Former President Barack Obama took to his official Facebook page Thursday to criticize the Senate health care bill released Thursday, calling it “a massive transfer of wealth” to “the richest people in America,” and asking the Senate to “take a step back and measure what’s really at stake.”
“Our politics are divided,” Obama wrote. “They have been for a long time. And while I know that division makes it difficult to listen to Americans with whom we disagree, that’s what we need to do today.”
Calling it what it is, Obama wrote that “repealing and replacing the Affordable Care Act has become a core tenet of the Republican Party.” He said that senators need to take a step back and measure what’s really at stake, because the rationale for action on health care or any other issue “must be something more than simply undoing something that Democrats did.”
And he’s right. Everything about this administration has been one long middle finger to everything the Obama administration put in place. The slow undoing of anything worthwhile in our government and public policies has been horrifying to watch. Our current president is the old-man embodiment of Regina George, and his entire administration is the Plastics, working their hardest to make everyone else in America miserable while they strut around patting themselves on the back for getting the job undone.
Obama continues:
We didn’t fight for the Affordable Care Act for more than a year in the public square for any personal or political gain—we fought for it because we knew it would save lives, prevent financial misery, and ultimately set this country we love on a better, healthier course.
He also notes that for the first time in history, more than 90 percent of Americans know the security of health care, and while health care costs continue to rise, they have been rising at the slowest pace in 50 years.
Women can’t be charged more for their insurance, young adults can stay on their parents’ plan until they turn 26, contraceptive care and preventive care are now free. Paying more, or being denied insurance altogether due to a preexisting condition—we made that a thing of the past.
Obama reiterates his previous point that while the Affordable Care Act was a significant step forward for America, “it was not perfect, nor could it be the end of our efforts,” and that if “Republicans could put together a plan that is demonstrably better than the improvements we made to our health care system, that covers as many people at less cost,” he would gladly and publicly support it.
And since today’s big reveal shows that has not happened, Obama said that he hopes Republicans in Congress will remember that public service is not a gigantic pissing contest, or a dick-measuring one, and they should get down to the business of doing what’s right for the American people.
OK, he didn’t use those words. He said that “public service is not about sport or notching a political win, that there’s a reason we all chose to serve in the first place, and that hopefully, it’s to make people’s lives better, not worse.” Same difference.
But right now, after eight years, the legislation rushed through the House and the Senate without public hearings or debate would do the opposite. It would raise costs, reduce coverage, roll back protections, and ruin Medicaid as we know it. That’s not my opinion, but rather the conclusion of all objective analyses, from the nonpartisan Congressional Budget Office, which found that 23 million Americans would lose insurance, to America’s doctors, nurses, and hospitals on the front lines of our health care system.

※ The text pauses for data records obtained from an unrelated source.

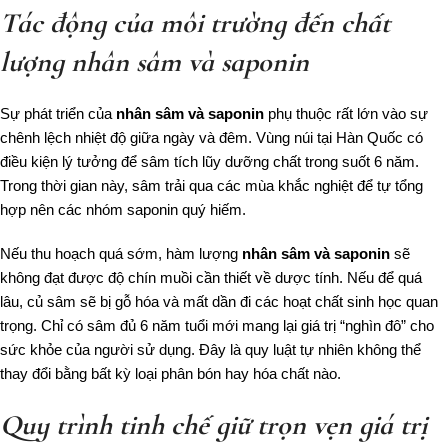
Tác động của môi trường đến chất
lượng nhân sâm và saponin
Sự phát triển của
nhân sâm và saponin
phụ thuộc rất lớn vào sự
chênh lệch nhiệt độ giữa ngày và đêm. Vùng núi tại Hàn Quốc có
điều kiện lý tưởng để sâm tích lũy dưỡng chất trong suốt 6 năm.
Trong thời gian này, sâm trải qua các mùa khắc nghiệt để tự tổng
hợp nên các nhóm saponin quý hiếm.
Nếu thu hoạch quá sớm, hàm lượng
nhân sâm và saponin
sẽ
không đạt được độ chín muồi cần thiết về dược tính. Nếu để quá
lâu, củ sâm sẽ bị gỗ hóa và mất dần đi các hoạt chất sinh học quan
trọng. Chỉ có sâm đủ 6 năm tuổi mới mang lại giá trị “nghìn đô” cho
sức khỏe của người sử dụng. Đây là quy luật tự nhiên không thể
thay đổi bằng bất kỳ loại phân bón hay hóa chất nào.
Quy trình tinh chế giữ trọn vẹn giá trị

The Senate bill, unveiled today, is not a health care bill. It’s a massive transfer of wealth from middle-class and poor families to the richest people in America. It hands enormous tax cuts to the rich and to the drug and insurance industries, paid for by cutting health care for everybody else. Those with private insurance will experience higher premiums and higher deductibles, with lower tax credits to help working families cover the costs, even as their plans might no longer cover pregnancy, mental health care, or expensive prescriptions. Discrimination based on pre-existing conditions could become the norm again. Millions of families will lose coverage entirely.
He rightly points out that if you get sick or start a family, this bill will harm you, and “small tweaks over the course of the next couple of weeks, under the guise of making these bills easier to stomach, cannot change the fundamental meanness at the core of this legislation.”
The bill is indeed mean. It matches the ugly, classist, ageist and racist tone of everything else that is happening under the current administration. The poor will suffer unnecessarily. The elderly will suffer unnecessarily. People of color will suffer unnecessarily. And for what? To prove that you can undo what the previous president did for no other reason than to show that your staff is bigger?
To put the American people through that pain—while giving billionaires and corporations a massive tax cut in return—that’s tough to fathom. But it’s what’s at stake right now. So it remains my fervent hope that we step back and try to deliver on what the American people need.
That’s not likely to happen, because simply put, this administration does not care about the American people.
Obama delivers a call to action, imploring the American people to reach out to their representatives (something we should all be doing daily until this stops) and let them know what this means for American families.
After all, this debate has always been about something bigger than politics. It’s about the character of our country—who we are, and who we aspire to be. And that’s always worth fighting for.
Sorry, President Obama. It would appear that your replacement has turned the character of this country into a cartoon, and that is not likely to change until he and all his minions are thrown out on their asses.